The backdrop for these issues is the United Nations Agenda for Women, Peace and Security, which was codified in the landmark Security Council Resolution 1325 (2000), as well as a number of subsequent resolutions that build upon this foundation and lay out steps for implementation. Many countries have already started grappling with these issues by writing National Action Plans on Women, Peace and Security, and by implementing these perspectives within military, diplomatic and development operations.
However, implementation is slow and, in many cases, accompanied by strong resistance and lack of understanding. By building the knowledge and capacity of those designing and implementing national action plans, we can ensure that progress quickens on women, peace and security around the globe. According to Secretary Clinton, we must begin “shifting from saying the right things to doing the right things, putting into action the steps that are necessary not only to protect women and children, but to find ways of utilizing women as makers and keepers of peace.”
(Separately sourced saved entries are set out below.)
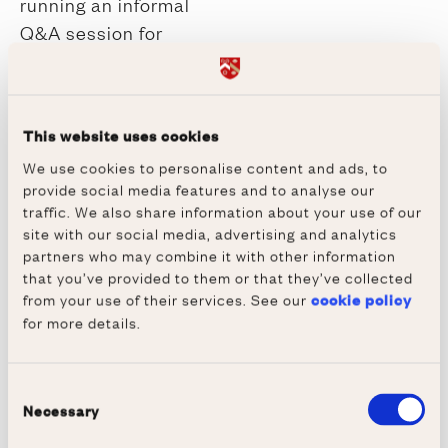
running an informal
Q&A session for
parents, guardians and
teachers with
Wadham’s Tutor for
This website uses cookies
Admissions. This will
We use cookies to personalise content and ads, to
include information
provide social media features and to analyse our
about finance and
traffic. We also share information about your use of our
welfare provision.
site with our social media, advertising and analytics
partners who may combine it with other information
(Holywell Music Room).
that you’ve provided to them or that they’ve collected
from your use of their services. See our
cookie policy
14:10 - 15:00
for more details.
Demonstration
Interviews
Consent
Listen to our tutors
Necessary
Selection
discuss and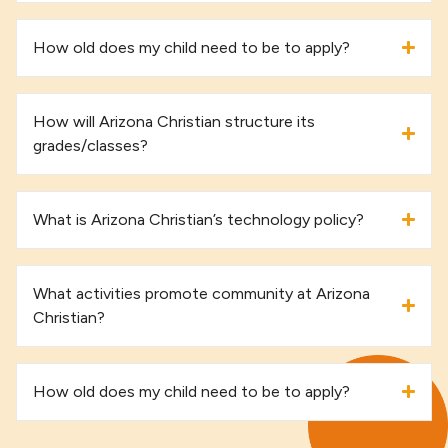
How old does my child need to be to apply?
How will Arizona Christian structure its
grades/classes?
What is Arizona Christian’s technology policy?
What activities promote community at Arizona
Christian?
How old does my child need to be to apply?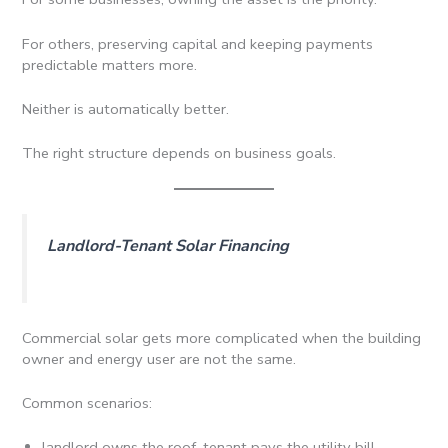
For others, preserving capital and keeping payments
predictable matters more.
Neither is automatically better.
The right structure depends on business goals.
Landlord-Tenant Solar Financing
Commercial solar gets more complicated when the building
owner and energy user are not the same.
Common scenarios:
landlord owns the roof, tenant pays the utility bill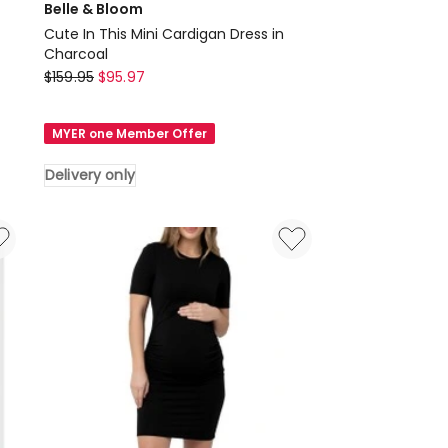
Belle & Bloom
Cute In This Mini Cardigan Dress in
Charcoal
Belle
$
159.95
$
95.97
&
Bloom
MYER one Member Offer
Cute
In
Delivery only
This
Mini
Cardigan
Dress
in
Charcoal
Delivery
only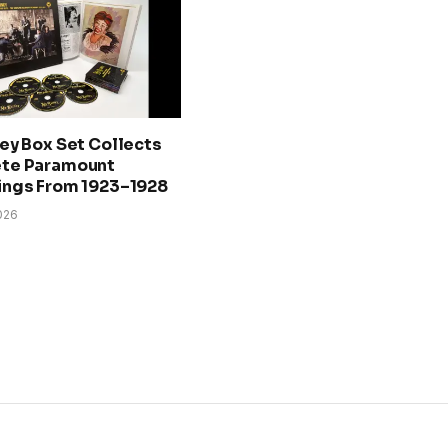
ey Box Set Collects
te Paramount
ings From 1923–1928
026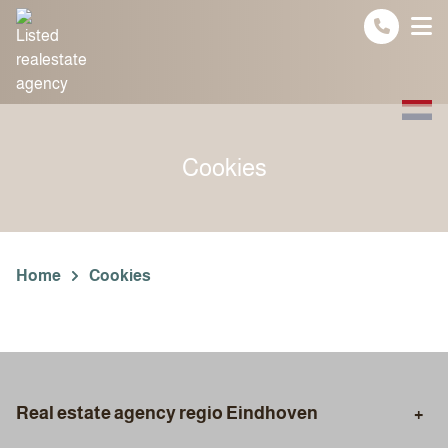
Spring naar inhoud
Cookies
Home
Cookies
Real estate agency regio Eindhoven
We know that women are uniquely and disproportionately affected by armed conflict, climate change and natural disasters. We also know that women are oftentimes marginalized. Accountability for harms suffered – such as sexual violence – is bargained away during negotiations to end hostilities. The same is often true after a peace agreement is signed. Is it really any surprise then that half of all peace agreements fail within the first five years of being adopted?
Policies and practices to protect women during conflict and ensure their participation in the resolution of those conflicts rely on an understanding of women’s roles within society. Ine Eriksen Søreide, Minister of Defence of the Kingdom of Norway, reminds us, “women are not only the victims – they’re also important actors.” Grassroots women are, more often than not, mobilized for peace, but they rarely receive the recognition they deserve from national and international authorities. Their voices do not always carry over into the halls of power.
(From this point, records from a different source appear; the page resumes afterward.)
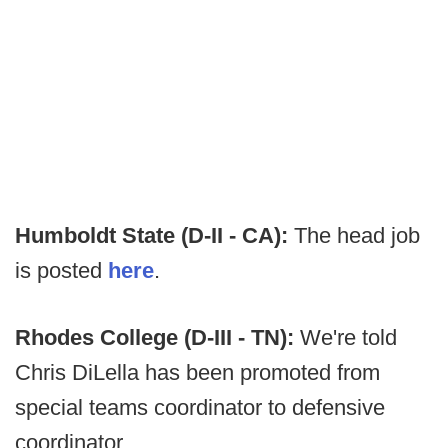
Humboldt State (D-II - CA):
The head job
is posted
here
.
Rhodes College (D-III - TN):
We're told
Chris DiLella has been promoted from
special teams coordinator to defensive
coordinator.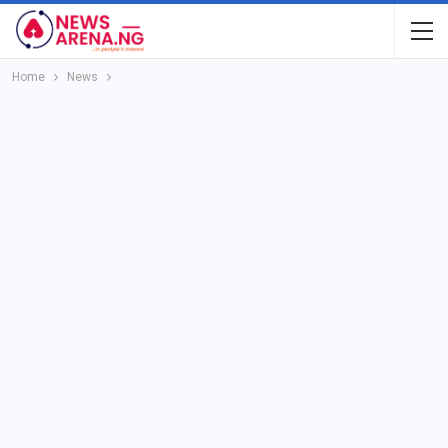
Home
News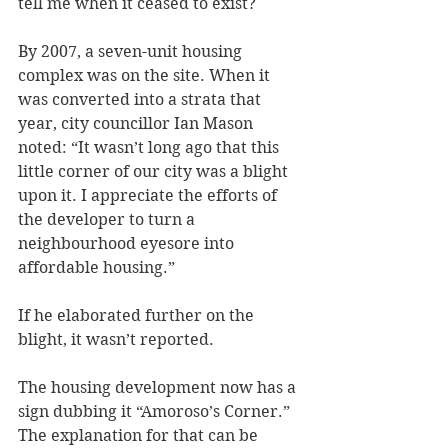
tell me when it ceased to exist?
By 2007, a seven-unit housing 
complex was on the site. When it 
was converted into a strata that 
year, city councillor Ian Mason 
noted: “It wasn’t long ago that this 
little corner of our city was a blight 
upon it. I appreciate the efforts of 
the developer to turn a 
neighbourhood eyesore into 
affordable housing.” 
If he elaborated further on the 
blight, it wasn’t reported. 
The housing development now has a 
sign dubbing it “Amoroso’s Corner.” 
The explanation for that can be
Focusing on advancing women’s roles in peace and security efforts, including military operations, is not only about women’s rights, but also about increasing operational effectiveness. Missions in Kosovo, Iraq and Afghanistan have clearly demonstrated that military operations often require a gender perspective in order to be effective – whether for intelligence gathering, stabilization mandates, or training and equipping local forces. Jens Stoltenberg, Secretary General of NATO has argued, “integrating gender perspectives into our activities makes us a more modern, ready, and responsive alliance…it allows us to respond better and smarter to the many complex security challenges we face today.” Major General Adrian Foster, Deputy Military Adviser for the United Nations Department of Peacekeeping Operations similarly argues that “gender is no longer an optional-add on; it is an operational necessity.”
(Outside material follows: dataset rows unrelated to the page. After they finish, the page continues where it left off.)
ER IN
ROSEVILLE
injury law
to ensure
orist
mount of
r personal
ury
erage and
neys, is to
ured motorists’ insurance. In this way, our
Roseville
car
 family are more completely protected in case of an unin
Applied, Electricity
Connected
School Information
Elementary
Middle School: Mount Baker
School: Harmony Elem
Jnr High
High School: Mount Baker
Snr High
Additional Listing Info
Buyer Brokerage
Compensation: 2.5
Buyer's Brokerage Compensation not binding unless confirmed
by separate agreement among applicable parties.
The security threats and challenges we face, most often, result from a failure to address the root causes of conflict. The women, peace and security agenda sees a broader scope of security issues, which can help decision makers to recognize and deal with the underlying causes of problems and the instruments needed for dealing with them – preferably before armed conflicts or terror attacks occur. According to Staffan de Mistura, United Nations Special Envoy for Syria, “In no place have I not seen women being major a player in helping…to produce a peaceful solution to a conflict.”
A solid foundation of research and experience shows us that gender equality, women’s participation and the implementation of gender perspectives lead to increased effectiveness in our aspirations for peace, security and human rights – locally, nationally and globally. It is certainly not a “silver bullet”, nor the answer to every problem. However, dealing with the complex security challenges facing our world indeed requires incorporating women into peace and security operations for greater effectiveness.